On its loop over the Golden Gate Bridge and down along the Pacific coast, the plane and shuttle flew over DreamWorks in Redwood City. What was interesting and somewhat intriguing to me is that several hours later, hundreds of miles away, our co-workers at our LA studio were also able to observe the shuttle. Granted, the studios are both in major metropolitan areas within the same state, but still, there are very few events that we participate in jointly between the two sites due to geographic separation. This was definitely a very unique experience.
I was especially interested in the shuttle due to having a previous interest in NASA and the space program from my dad, a high school physics teacher, who has followed the space program in its relation to his field of physics. When I was younger, my family traveled down to the Johnson Space Center and visited the facilities there. Once, my dad had an interview with one of the astronauts for his class from the International Space Station. So there have been many little occasions for observing space exploration events, although this specific instance caught me somewhat by surprise.

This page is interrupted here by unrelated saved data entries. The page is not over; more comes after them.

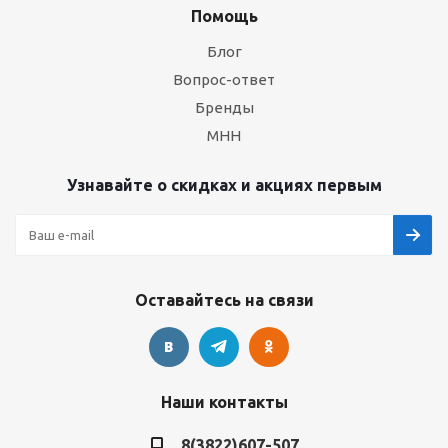
Помощь
Блог
Вопрос-ответ
Бренды
МНН
Узнавайте о скидках и акциях первым
Оставайтесь на связи
Наши контакты
8(3822)607-507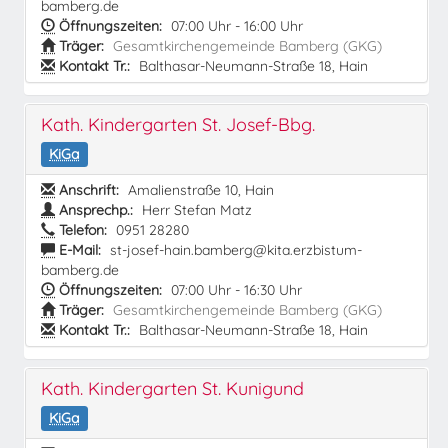
bamberg.de
Öffnungszeiten:
07:00 Uhr - 16:00 Uhr
Träger:
Gesamtkirchengemeinde Bamberg (GKG)
Kontakt Tr.:
Balthasar-Neumann-Straße 18, Hain
Kath. Kindergarten St. Josef-Bbg.
KiGa
Anschrift:
Amalienstraße 10, Hain
Ansprechp.:
Herr Stefan Matz
Telefon:
0951 28280
E-Mail:
st-josef-hain.bamberg@kita.erzbistum-
bamberg.de
Öffnungszeiten:
07:00 Uhr - 16:30 Uhr
Träger:
Gesamtkirchengemeinde Bamberg (GKG)
Kontakt Tr.:
Balthasar-Neumann-Straße 18, Hain
Kath. Kindergarten St. Kunigund
KiGa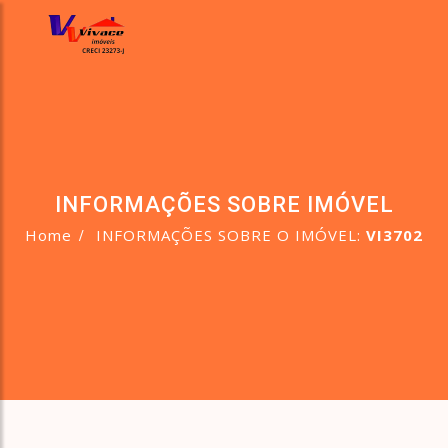
INFORMAÇÕES SOBRE IMÓVEL
Home
INFORMAÇÕES SOBRE O IMÓVEL:
VI3702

Another element that caught my attention regarding this event was the fact that that so many people were interested in and genuinely excited about the event. As of late, I had thought that people had become somewhat skeptical and critical of the space program, especially questioning whether or not the use of money on such endeavors is worthwhile with the continued issues of food and healthcare in the world today. However, you would have never known that these discussions had occurred on that day, as media outlets were reporting that many workplaces were disrupted in order to watch the flyover. That was definitely the case at the office park I was at, as many offices emptied to enjoy the sight.

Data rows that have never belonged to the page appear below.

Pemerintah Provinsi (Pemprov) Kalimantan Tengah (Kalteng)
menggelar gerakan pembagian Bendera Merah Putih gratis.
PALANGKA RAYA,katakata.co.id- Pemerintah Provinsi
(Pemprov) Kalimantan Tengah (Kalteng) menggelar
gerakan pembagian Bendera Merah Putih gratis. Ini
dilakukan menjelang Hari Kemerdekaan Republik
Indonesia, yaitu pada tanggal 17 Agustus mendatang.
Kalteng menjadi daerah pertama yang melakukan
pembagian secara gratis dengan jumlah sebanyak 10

I am not sure that I had ever seen a shuttle in person, but after this experience I am wanting to take a closer look at one sometime, perhaps in Los Angeles or at one of the other locations where the spacecraft have settled. Regardless, it is nice to see that there has been a renewed interest in space exploration, especially with the recent landing of the Curiosity rover on Mars and the shuttle retirement festivities. Also, it appears that in the near future the private sector will play a much larger role in the progression of space exploration. Until that time, however, I will fondly remember the time I saw the Endeavor fly over.